A festa do Pentecostes

Comentário à missa do domingo de Pentecostes, 8 junho de 2014
A origem do Pentecostes está intimamente ligada à Páscoa, celebrando-se sete semanas depois da Páscoa, quer dizer, no 50º dia após a Páscoa e, por isso, a tradução grega chamou-lhe Festa do Pentecostes ou festa do Quinquagésimo Dia.
No Antigo Testamento hebraico era designada festa das (sete) Semanas. Era a festa da colheita do trigo, enquanto a da Páscoa era a das primícias da cevada. "Depois, contarás sete semanas, a partir do momento em que começares a meter a foice nas searas. Celebrarás então, a Festa das Semanas, em honra do Senhor." (Dt 16,10-12).
Inicialmente, tal como a Páscoa, o Pentecostes ligava-se à fertilidade dos campos. Com a história de Israel passou a ligar-se ao dom da Lei no monte Sinai, daí os rabinos lhe chamarem a Festa do Dom da Lei (mattan Torá). 
No tempo da primeira comunidade cristã, Jesus enviou o Seu Espírito (o Espírito Santo) precisamente na semana em que se celebrava a festa do Pentecostes. A descida do Espírito sobre os Apóstolos aconteceu no meio de fenómenos semelhantes à "descida" da Lei no monte Sinai, com o ruído de trovões, o fogo dos relâmpagos, fumo, sismo (Act. 2,1-4 e Ex 19,16-19). O Espírito de Jesus, que desce sobre o novo povo, é a nova Lei dos cristãos, mas este Espírito só desce depois do conhecimento da Palavra de Jesus. Concluindo, o Pentecostes é a festa do Espírito de Jesus, que nos vem da Sua Palavra conhecida, vivida, anunciada.
Esta é a festa do Espírito Santo, que é o termo usado para traduzir o termo hebraico Ruach HaKodesh. O Espírito Santo é o relacionamento entre Deus Pai e Deus Filho que é derramado no coração do homem e da mulher através dos sacramentos celebrados na comunidade dos irmãos, onde se experimenta a saudação fraterna, a comum união e a desvelação do transcendente. Aliás, elementos importantes para vencer na labuta do dia a dia para que encontremos sentido na palavra de Fernando Pessoa: «Tudo o que chega, chega sempre por alguma razão». Por fim, fiquemos com esta oração ao Espírito Santo da Ir. Marlene Bertoldi:
«Vem, Espírito de Deus, enche os nossos corações com tua graça.

SEGMENTO DE DADOS =

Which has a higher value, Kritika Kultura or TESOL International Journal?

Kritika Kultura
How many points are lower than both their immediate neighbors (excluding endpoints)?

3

INSTRUÇÃO DE TRABALHO =
Diga se cada afirmação abaixo está de acordo com o comentário sobre o Pentecostes. Responda sim ou não e cite as palavras do texto que decidem a resposta.
(a) O Pentecostes celebra-se no quinquagésimo dia depois da Páscoa.
(b) No Antigo Testamento hebraico, a Festa das Semanas era a das primícias da cevada.
(c) Os rabinos deram ao Pentecostes o nome de Festa do Dom da Lei.

RESPOSTA ESPERADA =
(a) Sim: «no 50º dia após a Páscoa».
(b) Não: «Era a festa da colheita do trigo, enquanto a da Páscoa era a das primícias da cevada».
(c) Sim: «daí os rabinos lhe chamarem a Festa do Dom da Lei (mattan Torá)».